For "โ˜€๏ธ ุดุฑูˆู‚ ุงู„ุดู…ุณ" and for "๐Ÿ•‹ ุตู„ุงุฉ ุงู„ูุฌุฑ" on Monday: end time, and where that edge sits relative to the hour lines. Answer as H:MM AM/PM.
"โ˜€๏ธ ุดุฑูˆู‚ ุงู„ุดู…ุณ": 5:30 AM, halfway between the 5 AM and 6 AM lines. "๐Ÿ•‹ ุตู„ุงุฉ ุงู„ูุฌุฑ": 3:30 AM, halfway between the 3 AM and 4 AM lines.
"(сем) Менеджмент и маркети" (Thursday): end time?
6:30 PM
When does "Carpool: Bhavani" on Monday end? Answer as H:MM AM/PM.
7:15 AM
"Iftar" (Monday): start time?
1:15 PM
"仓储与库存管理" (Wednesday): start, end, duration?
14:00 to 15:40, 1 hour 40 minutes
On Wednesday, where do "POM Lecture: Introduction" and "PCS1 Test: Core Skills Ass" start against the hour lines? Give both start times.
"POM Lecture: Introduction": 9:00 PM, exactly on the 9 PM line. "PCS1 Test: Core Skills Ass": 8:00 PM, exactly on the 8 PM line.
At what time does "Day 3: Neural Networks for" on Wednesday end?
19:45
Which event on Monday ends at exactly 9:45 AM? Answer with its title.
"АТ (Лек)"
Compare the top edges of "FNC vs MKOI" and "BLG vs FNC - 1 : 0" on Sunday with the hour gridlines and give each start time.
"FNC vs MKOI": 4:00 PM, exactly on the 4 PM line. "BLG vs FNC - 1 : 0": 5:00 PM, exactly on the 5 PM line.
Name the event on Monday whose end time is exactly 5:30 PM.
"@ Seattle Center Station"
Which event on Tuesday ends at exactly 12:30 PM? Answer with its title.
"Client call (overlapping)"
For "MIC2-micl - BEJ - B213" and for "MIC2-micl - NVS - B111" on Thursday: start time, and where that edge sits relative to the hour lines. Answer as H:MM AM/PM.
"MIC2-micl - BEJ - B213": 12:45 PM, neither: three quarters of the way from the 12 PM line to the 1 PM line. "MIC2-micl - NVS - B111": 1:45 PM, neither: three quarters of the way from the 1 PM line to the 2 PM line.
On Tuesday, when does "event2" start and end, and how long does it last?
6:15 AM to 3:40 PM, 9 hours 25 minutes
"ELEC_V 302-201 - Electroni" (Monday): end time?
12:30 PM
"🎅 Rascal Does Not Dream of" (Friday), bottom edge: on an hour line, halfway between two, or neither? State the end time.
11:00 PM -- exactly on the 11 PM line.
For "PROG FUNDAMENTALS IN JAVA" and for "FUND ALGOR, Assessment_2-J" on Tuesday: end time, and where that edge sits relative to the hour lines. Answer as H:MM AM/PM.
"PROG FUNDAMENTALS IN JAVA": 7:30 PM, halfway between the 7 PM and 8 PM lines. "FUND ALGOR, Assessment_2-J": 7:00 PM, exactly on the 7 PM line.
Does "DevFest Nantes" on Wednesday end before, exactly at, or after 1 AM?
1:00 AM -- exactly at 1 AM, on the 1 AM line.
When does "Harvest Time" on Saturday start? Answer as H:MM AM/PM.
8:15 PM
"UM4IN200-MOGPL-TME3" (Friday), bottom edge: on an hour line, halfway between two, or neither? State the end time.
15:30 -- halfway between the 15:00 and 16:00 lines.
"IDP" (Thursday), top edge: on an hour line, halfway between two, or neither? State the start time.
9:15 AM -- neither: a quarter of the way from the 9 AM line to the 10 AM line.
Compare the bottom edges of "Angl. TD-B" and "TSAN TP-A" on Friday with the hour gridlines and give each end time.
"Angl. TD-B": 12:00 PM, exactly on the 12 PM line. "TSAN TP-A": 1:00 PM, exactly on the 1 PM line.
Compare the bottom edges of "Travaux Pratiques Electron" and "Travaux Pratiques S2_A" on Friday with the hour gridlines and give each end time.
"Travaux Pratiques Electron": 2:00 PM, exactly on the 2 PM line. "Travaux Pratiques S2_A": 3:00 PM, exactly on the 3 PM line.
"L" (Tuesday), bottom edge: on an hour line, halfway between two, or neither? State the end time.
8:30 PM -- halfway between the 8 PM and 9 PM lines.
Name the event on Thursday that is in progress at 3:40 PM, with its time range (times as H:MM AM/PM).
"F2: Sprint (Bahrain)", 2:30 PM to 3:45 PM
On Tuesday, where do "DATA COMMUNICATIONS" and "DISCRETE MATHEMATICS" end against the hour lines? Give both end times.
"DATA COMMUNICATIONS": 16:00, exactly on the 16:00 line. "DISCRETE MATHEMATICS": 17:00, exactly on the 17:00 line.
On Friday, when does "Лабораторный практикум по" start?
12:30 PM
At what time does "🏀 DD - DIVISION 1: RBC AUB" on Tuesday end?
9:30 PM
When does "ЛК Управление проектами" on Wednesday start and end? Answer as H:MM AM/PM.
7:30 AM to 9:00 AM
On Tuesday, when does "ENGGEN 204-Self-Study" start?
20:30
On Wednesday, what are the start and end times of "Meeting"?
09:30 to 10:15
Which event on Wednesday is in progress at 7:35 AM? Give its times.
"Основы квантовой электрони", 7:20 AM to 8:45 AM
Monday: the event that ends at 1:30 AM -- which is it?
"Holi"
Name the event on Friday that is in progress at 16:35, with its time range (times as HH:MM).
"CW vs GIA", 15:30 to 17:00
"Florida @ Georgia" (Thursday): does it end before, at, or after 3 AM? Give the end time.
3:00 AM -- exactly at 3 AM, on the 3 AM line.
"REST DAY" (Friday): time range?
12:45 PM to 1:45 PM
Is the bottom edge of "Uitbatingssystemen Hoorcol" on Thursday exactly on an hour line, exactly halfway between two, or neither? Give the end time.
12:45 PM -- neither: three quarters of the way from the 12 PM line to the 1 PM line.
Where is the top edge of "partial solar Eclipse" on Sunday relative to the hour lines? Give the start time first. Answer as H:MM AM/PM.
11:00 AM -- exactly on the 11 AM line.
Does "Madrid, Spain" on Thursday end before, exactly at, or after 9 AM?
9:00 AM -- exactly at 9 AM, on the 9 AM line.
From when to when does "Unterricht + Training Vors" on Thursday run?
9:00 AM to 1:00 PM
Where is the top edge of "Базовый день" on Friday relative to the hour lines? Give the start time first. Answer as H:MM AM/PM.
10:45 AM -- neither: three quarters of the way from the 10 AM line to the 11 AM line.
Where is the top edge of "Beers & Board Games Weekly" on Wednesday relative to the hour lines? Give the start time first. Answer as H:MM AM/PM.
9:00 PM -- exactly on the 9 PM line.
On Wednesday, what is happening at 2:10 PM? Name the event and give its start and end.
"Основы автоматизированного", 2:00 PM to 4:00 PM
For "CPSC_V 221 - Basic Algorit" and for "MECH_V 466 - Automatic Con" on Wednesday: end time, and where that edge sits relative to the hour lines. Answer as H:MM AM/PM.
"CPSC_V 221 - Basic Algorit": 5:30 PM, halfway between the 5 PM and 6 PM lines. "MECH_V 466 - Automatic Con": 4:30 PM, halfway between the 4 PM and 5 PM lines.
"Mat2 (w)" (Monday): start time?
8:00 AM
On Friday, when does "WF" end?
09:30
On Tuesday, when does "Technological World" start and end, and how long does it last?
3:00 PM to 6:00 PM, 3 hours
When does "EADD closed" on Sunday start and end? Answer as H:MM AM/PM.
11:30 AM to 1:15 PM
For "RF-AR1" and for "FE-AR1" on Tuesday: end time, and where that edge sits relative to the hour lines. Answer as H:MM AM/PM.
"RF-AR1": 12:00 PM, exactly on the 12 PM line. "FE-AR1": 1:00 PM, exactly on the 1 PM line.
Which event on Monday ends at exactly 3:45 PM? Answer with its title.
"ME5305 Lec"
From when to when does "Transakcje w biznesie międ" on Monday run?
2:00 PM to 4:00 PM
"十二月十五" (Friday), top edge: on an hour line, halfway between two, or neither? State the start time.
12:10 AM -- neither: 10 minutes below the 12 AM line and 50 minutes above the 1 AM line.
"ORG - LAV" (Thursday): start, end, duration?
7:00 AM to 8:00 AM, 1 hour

DIRECTIONS —
Locate each line in the items above that contains the word "FUNDAMENTALS", and reproduce every such line in full.

RESULT FOR THIS TASK —
For "PROG FUNDAMENTALS IN JAVA" and for "FUND ALGOR, Assessment_2-J" on Tuesday: end time, and where that edge sits relative to the hour lines. Answer as H:MM AM/PM.
"PROG FUNDAMENTALS IN JAVA": 7:30 PM, halfway between the 7 PM and 8 PM lines. "FUND ALGOR, Assessment_2-J": 7:00 PM, exactly on the 7 PM line.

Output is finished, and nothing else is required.